Pour moi, il s'agit d'essayer de trouver des gens qui de toutes façons font des choses et de les inviter à participer, même s'ils n'ont jamais montré leurs œuvres dans une galerie auparavant ou s'ils ne savent pas comment écrire des déclarations d'intention artistique.
Les expositions ArtBots ne durent que 3 jours, tout le monde est là ensemble, s'aidant et parlant. Il s'agit de montrer à sa communauté ce que l'on a fait, sauf que dans ce cas la communauté est internationale. Installer son travail, parler, rester là pendant la durée de l'exposition est bien moins anonyme qu'installer une œuvre avant que le public ne vienne.


- Pouvez-vous nous parler de votre propre travail artistique ?

Je suis en premier lieu un artiste. J'ai étudié principalement la musique, jouant dans des groupes de rock. En grandissant, je n'ai pas été en contact avec la musique classique, ni aucune forme de musique expérimentale, je ne connaissais que le rock'n'roll en fait. En allant à l'université, j'ai fréquenté ce monde incroyable, j'ai commencé à faire de la composition contemporaine, cela m'a permis de m'intéresser de près aux systèmes, aux processus...
J'étais dans une école de musique qui avait de très bons programmes mais ce n'était pas le lieu pour de la performance expérimentale. C'est ainsi que j'ai commencé à utiliser les ordinateurs car je me suis rendu compte que l'ordinateur permet toutes sortes d'expérimentations sonores, et naturellement je me suis mis à vouloir écrire mon propre logiciel, construire mon propre matériel. Au bout d'un moment, je me suis rendu compte que les idées que j'avais n'avaient pas toujours de sens exprimées en tant que sons ou musique.
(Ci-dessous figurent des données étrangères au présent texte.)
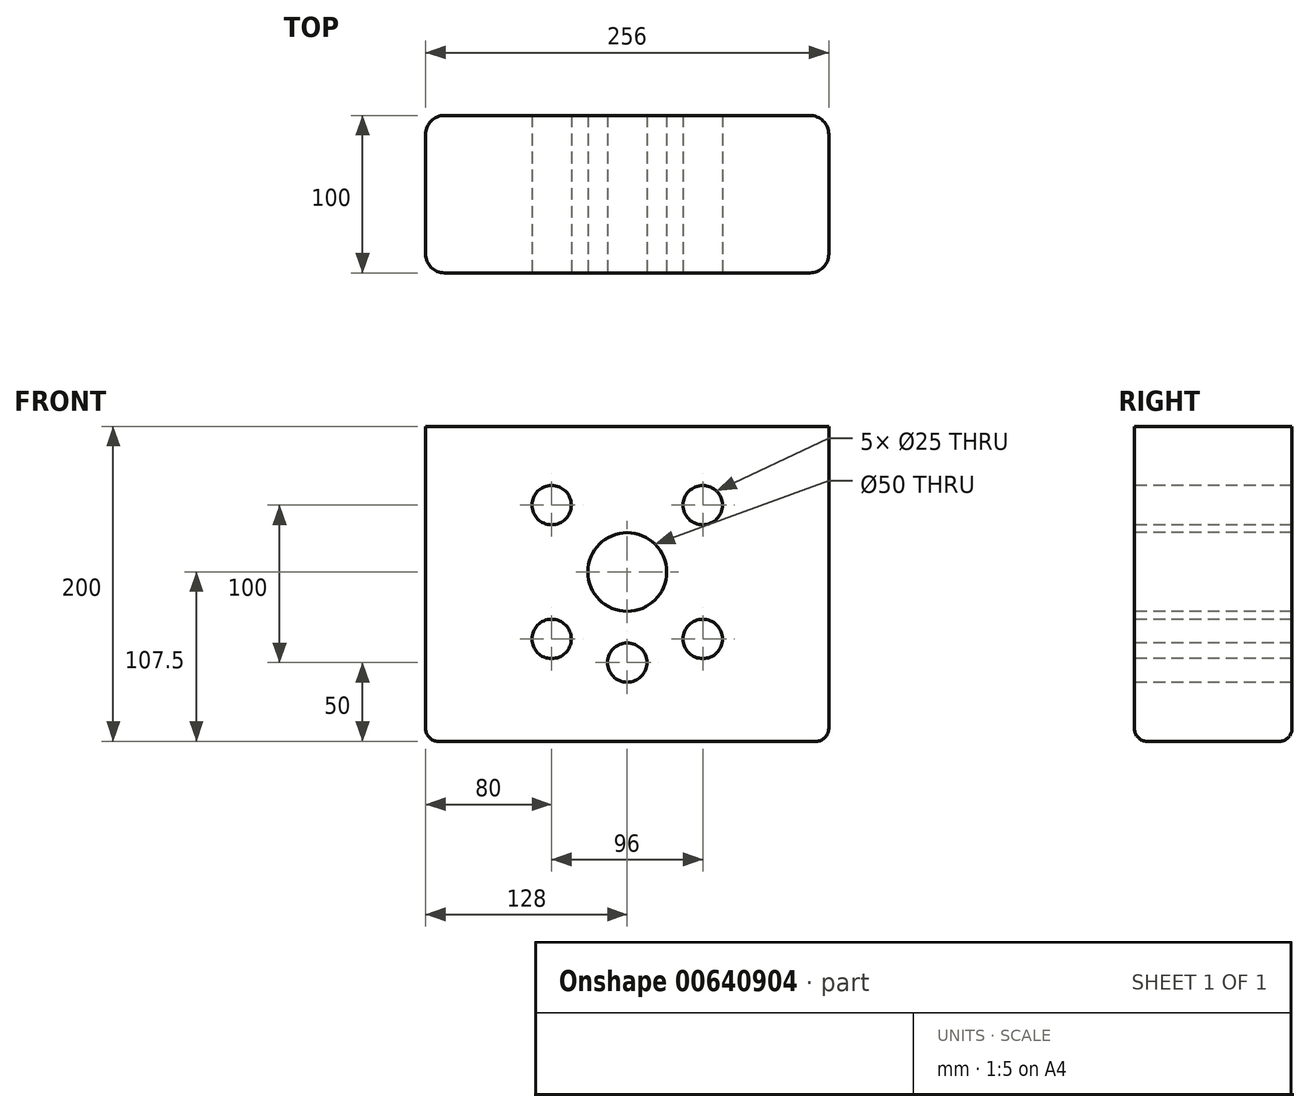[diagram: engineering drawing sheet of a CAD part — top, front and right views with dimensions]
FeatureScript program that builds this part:
annotation { "Feature Type Name" : "Feature", "Feature Type Description" : "" }
export const myFeature = defineFeature(function(context is Context, id is Id, definition is map)
    precondition{}
    {
        {
            var Q0;
            Q0=qCreatedBy(makeId("Top.planeOp"),FACE);
            var sketch = newSketch(context, id + "F0", { "sketchPlane" : qUnion([Q0])});
            skLineSegment(sketch, "E0.bottom", {"start": v(-116, 50) * mm, "end": v(116, 50) * mm});
            skLineSegment(sketch, "E0.top", {"start": v(-116, -50) * mm, "end": v(116, -50) * mm});
            skLineSegment(sketch, "E0.left", {"start": v(-128, 38) * mm, "end": v(-128, -38) * mm});
            skLineSegment(sketch, "E0.right", {"start": v(128, 38) * mm, "end": v(128, -38) * mm});
            skPoint(sketch, "E1.visualSharp", {"position": v(-128, 50) * mm});
            skArc(sketch, "E1.filletArc", {"start": v(-116, 50) * mm, "mid": v(-124.49, 46.49) * mm, "end": v(-128, 38) * mm});
            skPoint(sketch, "E2.visualSharp", {"position": v(-128, -50) * mm});
            skArc(sketch, "E2.filletArc", {"start": v(-128, -38) * mm, "mid": v(-124.49, -46.49) * mm, "end": v(-116, -50) * mm});
            skPoint(sketch, "E3.visualSharp", {"position": v(128, -50) * mm});
            skArc(sketch, "E3.filletArc", {"start": v(116, -50) * mm, "mid": v(124.49, -46.49) * mm, "end": v(128, -38) * mm});
            skPoint(sketch, "E4.visualSharp", {"position": v(128, 50) * mm});
            skArc(sketch, "E4.filletArc", {"start": v(128, 38) * mm, "mid": v(124.49, 46.49) * mm, "end": v(116, 50) * mm});
            skSolve(sketch);
        }
        {
            var Q0;
            Q0=makeQuery(id+"F0.imprint","IMPRINT",FACE,{"disambiguationData":[TD([[makeQuery(id+"F0.imprint","IMPRINT",EDGE,{"derivedFrom":sQuery(id+"F0.wireOp",EDGE,"E0.bottom")}),-1.0]])]});
            extrude(context, id + "F1", {"entities" : qUnion([Q0]), "oppositeDirection" : true, "depth" : 200 * mm, "offsetDistance" : 25 * mm});
        }
        {
            var Q0;
            Q0=makeQuery(id+"F1.opExtrude","SWEPT_FACE",FACE,{"disambiguationData":[OSD([sQuery(id+"F0.wireOp",EDGE,"E0.top")])]});
            var sketch = newSketch(context, id + "F2", { "sketchPlane" : qUnion([Q0])});
            skPoint(sketch, "E5", {"position": v(-48, -50) * mm});
            skPoint(sketch, "E6", {"position": v(48, -50) * mm});
            skPoint(sketch, "E7", {"position": v(48, -135) * mm});
            skPoint(sketch, "E8", {"position": v(0, -150) * mm});
            skPoint(sketch, "E9", {"position": v(-48, -135) * mm});
            skLineSegment(sketch, "E10", {"start": v(-48, -50) * mm, "end": v(48, -135) * mm});
            skLineSegment(sketch, "E11", {"start": v(48, -50) * mm, "end": v(-48, -135) * mm});
            skPoint(sketch, "E12", {"position": v(0, -92.5) * mm});
            skSolve(sketch);
        }
        {
            var Q0;
            Q0=sQuery(id+"F2.wireOp",VERTEX,"E5");
            var Q1;
            Q1=sQuery(id+"F2.wireOp",VERTEX,"E6");
            var Q2;
            Q2=sQuery(id+"F2.wireOp",VERTEX,"E7");
            var Q3;
            Q3=sQuery(id+"F2.wireOp",VERTEX,"E8");
            var Q4;
            Q4=sQuery(id+"F2.wireOp",VERTEX,"E9");
            var Q5;
            Q5=makeQuery(id+"F1.opExtrude","SWEPT_BODY",BODY,{"disambiguationData":[OSD([sQuery(id+"F0.wireOp",EDGE,"E0.bottom"),sQuery(id+"F0.wireOp",EDGE,"E0.top"),sQuery(id+"F0.wireOp",EDGE,"E0.left"),sQuery(id+"F0.wireOp",EDGE,"E0.right"),sQuery(id+"F0.wireOp",EDGE,"E1.filletArc"),sQuery(id+"F0.wireOp",EDGE,"E2.filletArc"),sQuery(id+"F0.wireOp",EDGE,"E3.filletArc"),sQuery(id+"F0.wireOp",EDGE,"E4.filletArc")])]});
            hole(context, id + "F3", {"style" : HoleStyle.SIMPLE, "endStyle" : HoleEndStyle.THROUGH, "holeDiameter" : 25 * mm, "majorDiameter" : 5 * mm, "isTappedThrough" : true, "tappedDepth" : 12 * mm, "tapClearance" : 3, "locations" : qUnion([Q0, Q1, Q2, Q3, Q4]), "scope" : qUnion([Q5])});
        }
        {
            var Q0;
            Q0=makeQuery(id+"F1.opExtrude","CAP_EDGE",EDGE,{"disambiguationData":[OSD([sQuery(id+"F0.wireOp",EDGE,"E0.right")])],"isStart":false});
            fillet(context, id + "F4", {"entities" : qUnion([Q0]), "radius" : 8 * mm, "tangentPropagation" : true, "allowEdgeOverflow" : false});
        }
        {
            var Q0;
            Q0=sQuery(id+"F2.wireOp",VERTEX,"E12");
            var Q1;
            Q1=makeQuery(id+"F1.opExtrude","SWEPT_BODY",BODY,{"disambiguationData":[OSD([sQuery(id+"F0.wireOp",EDGE,"E0.bottom"),sQuery(id+"F0.wireOp",EDGE,"E0.top"),sQuery(id+"F0.wireOp",EDGE,"E0.left"),sQuery(id+"F0.wireOp",EDGE,"E0.right"),sQuery(id+"F0.wireOp",EDGE,"E1.filletArc"),sQuery(id+"F0.wireOp",EDGE,"E2.filletArc"),sQuery(id+"F0.wireOp",EDGE,"E3.filletArc"),sQuery(id+"F0.wireOp",EDGE,"E4.filletArc")])]});
            hole(context, id + "F5", {"style" : HoleStyle.SIMPLE, "endStyle" : HoleEndStyle.THROUGH, "holeDiameter" : 50 * mm, "majorDiameter" : 5 * mm, "isTappedThrough" : true, "tappedDepth" : 12 * mm, "tapClearance" : 3, "locations" : qUnion([Q0]), "scope" : qUnion([Q1])});
        }
    });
C'était difficile, car j'en savais beaucoup sur le son et la musique mais pas tant sur les arts visuels ou la sculpture. Mais, petit à petit, j'ai gagné confiance en moi, et maintenant j'ai d'abord les idées et ensuite je trouve la meilleure manière de les réaliser.
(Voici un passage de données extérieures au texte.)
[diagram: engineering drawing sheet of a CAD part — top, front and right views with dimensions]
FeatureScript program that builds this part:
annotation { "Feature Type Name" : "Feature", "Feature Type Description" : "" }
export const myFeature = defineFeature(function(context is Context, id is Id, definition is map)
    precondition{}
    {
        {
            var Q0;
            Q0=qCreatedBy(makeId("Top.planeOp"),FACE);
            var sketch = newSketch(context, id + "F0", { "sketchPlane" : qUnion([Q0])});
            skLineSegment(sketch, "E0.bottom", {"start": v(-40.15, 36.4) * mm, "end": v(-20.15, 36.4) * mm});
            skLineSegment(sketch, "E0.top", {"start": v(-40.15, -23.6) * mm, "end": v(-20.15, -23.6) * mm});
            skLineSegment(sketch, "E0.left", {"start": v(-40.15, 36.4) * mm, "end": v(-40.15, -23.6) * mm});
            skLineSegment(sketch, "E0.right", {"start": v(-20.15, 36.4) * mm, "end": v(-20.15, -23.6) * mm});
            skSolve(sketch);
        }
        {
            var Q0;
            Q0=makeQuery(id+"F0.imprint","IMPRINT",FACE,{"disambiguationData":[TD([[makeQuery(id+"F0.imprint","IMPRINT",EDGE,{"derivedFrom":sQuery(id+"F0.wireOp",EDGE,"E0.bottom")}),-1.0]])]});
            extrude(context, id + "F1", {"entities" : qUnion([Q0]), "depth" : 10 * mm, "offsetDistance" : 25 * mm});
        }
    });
dorkbot et ArtBots sont tous les deux des poursuites égoïstes. Avec dorkbot, je voulais être entouré de gens, et ArtBots, c'est parce que c'est difficile de montrer des œuvres physiques kinétiques ; elles tombent en panne. Avec ArtBots, j'ai essayé d'établir un forum pour montrer des œuvres très difficiles à exposer autrement. C'est pourquoi les gens viennent et restent pendant trois jours parce que tout casse, il faut réparer.
D'une certaine façon, le cliché de l'art électronique est que cela ne marche pas, mais je crois qu'en partie c'est faute de comprendre la nature des œuvres. Ce n'est peut-être pas une mauvaise chose de ne pas pouvoir juste installer un dispositif et le mettre en route pour deux mois. Quelle sorte de machine peut-on espérer voir marcher toujours ? Les ordinateurs plantent, chaque semaine au moins, et c'est une machine plutôt sophistiquée.
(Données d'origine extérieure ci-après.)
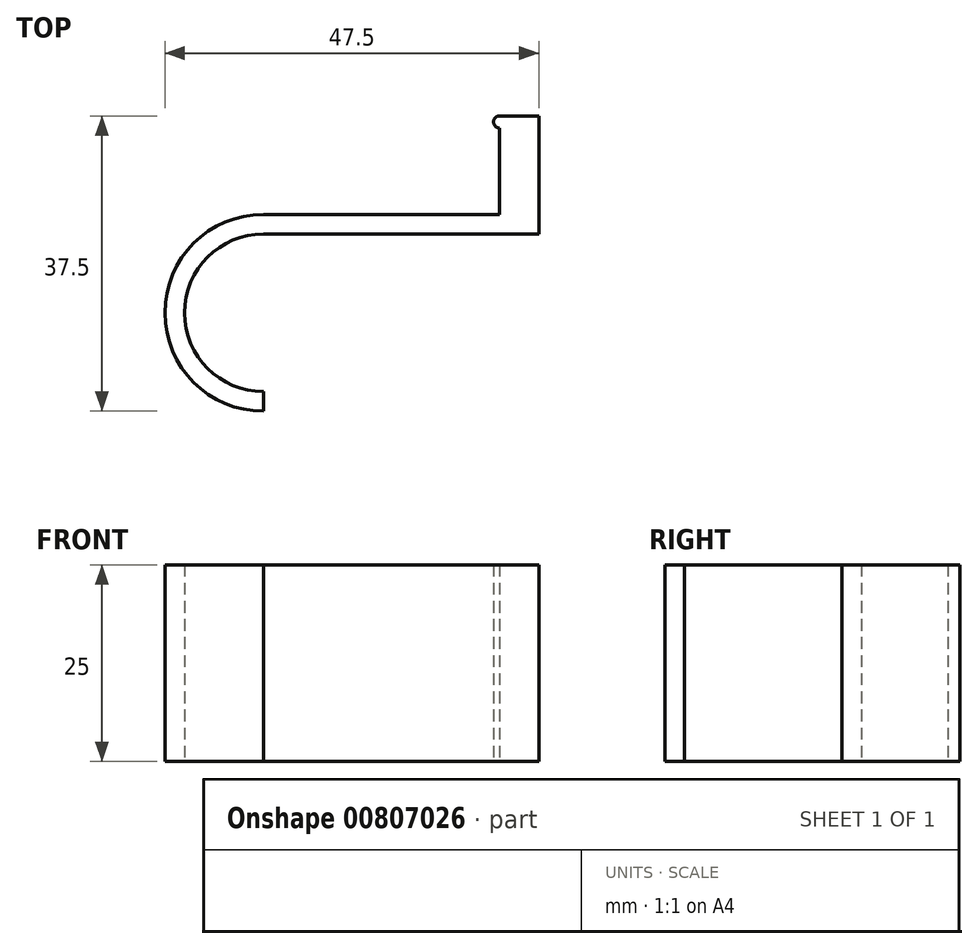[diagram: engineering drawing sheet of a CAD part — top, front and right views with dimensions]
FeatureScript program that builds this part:
annotation { "Feature Type Name" : "Feature", "Feature Type Description" : "" }
export const myFeature = defineFeature(function(context is Context, id is Id, definition is map)
    precondition{}
    {
        {
            var Q0;
            Q0=qCreatedBy(makeId("Top.planeOp"),FACE);
            var sketch = newSketch(context, id + "F0", { "sketchPlane" : qUnion([Q0])});
            skArc(sketch, "E0", {"start": v(0, 10) * mm, "mid": v(-10, 0) * mm, "end": v(0, -10) * mm});
            skArc(sketch, "E1", {"start": v(0, 12.5) * mm, "mid": v(-12.5, 0) * mm, "end": v(0, -12.5) * mm});
            skLineSegment(sketch, "E2", {"start": v(0, 12.5) * mm, "end": v(0, 10) * mm});
            skLineSegment(sketch, "E3", {"start": v(0, -10) * mm, "end": v(0, -12.5) * mm});
            skLineSegment(sketch, "E4.bottom", {"start": v(0, 12.5) * mm, "end": v(0, 12.5) * mm});
            skLineSegment(sketch, "E4.top", {"start": v(0, 10) * mm, "end": v(0, 10) * mm});
            skLineSegment(sketch, "E5.bottom", {"start": v(30, 10) * mm, "end": v(0, 10) * mm});
            skLineSegment(sketch, "E5.top", {"start": v(30, 12.5) * mm, "end": v(0, 12.5) * mm});
            skLineSegment(sketch, "E6.bottom", {"start": v(30, 10) * mm, "end": v(35, 10) * mm});
            skLineSegment(sketch, "E6.top", {"start": v(30, 25) * mm, "end": v(35, 25) * mm});
            skLineSegment(sketch, "E6.left", {"start": v(30, 12.5) * mm, "end": v(30, 23.48) * mm});
            skLineSegment(sketch, "E6.right", {"start": v(35, 10) * mm, "end": v(35, 25) * mm});
            skArc(sketch, "E7", {"start": v(30, 25) * mm, "mid": v(29.24, 24.24) * mm, "end": v(30, 23.48) * mm});
            skSolve(sketch);
        }
        {
            var Q0;
            Q0=makeQuery(id+"F0.imprint","IMPRINT",FACE,{"disambiguationData":[TD([[makeQuery(id+"F0.imprint","IMPRINT",EDGE,{"derivedFrom":sQuery(id+"F0.wireOp",EDGE,"E0")}),-1.0]])]});
            var Q1;
            Q1=makeQuery(id+"F0.imprint","IMPRINT",FACE,{"disambiguationData":[TD([[makeQuery(id+"F0.imprint","IMPRINT",EDGE,{"derivedFrom":sQuery(id+"F0.wireOp",EDGE,"E2")}),1.0]])]});
            extrude(context, id + "F1", {"entities" : qUnion([Q0, Q1]), "depth" : 25 * mm, "offsetDistance" : 25 * mm});
        }
    });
Je passe la plupart du temps à poursuivre mon propre travail artistique, mais c'est important aussi d'organiser des trucs, de montrer des œuvres d'autres personnes, de les aider. J'ai beaucoup de chance d'enseigner à l'université Columbia, parce qu'on y soutient mes autres activités, le site web, les listes de discussion, etc. J'ai la possibilité de faire tout ça, c'est exceptionnel.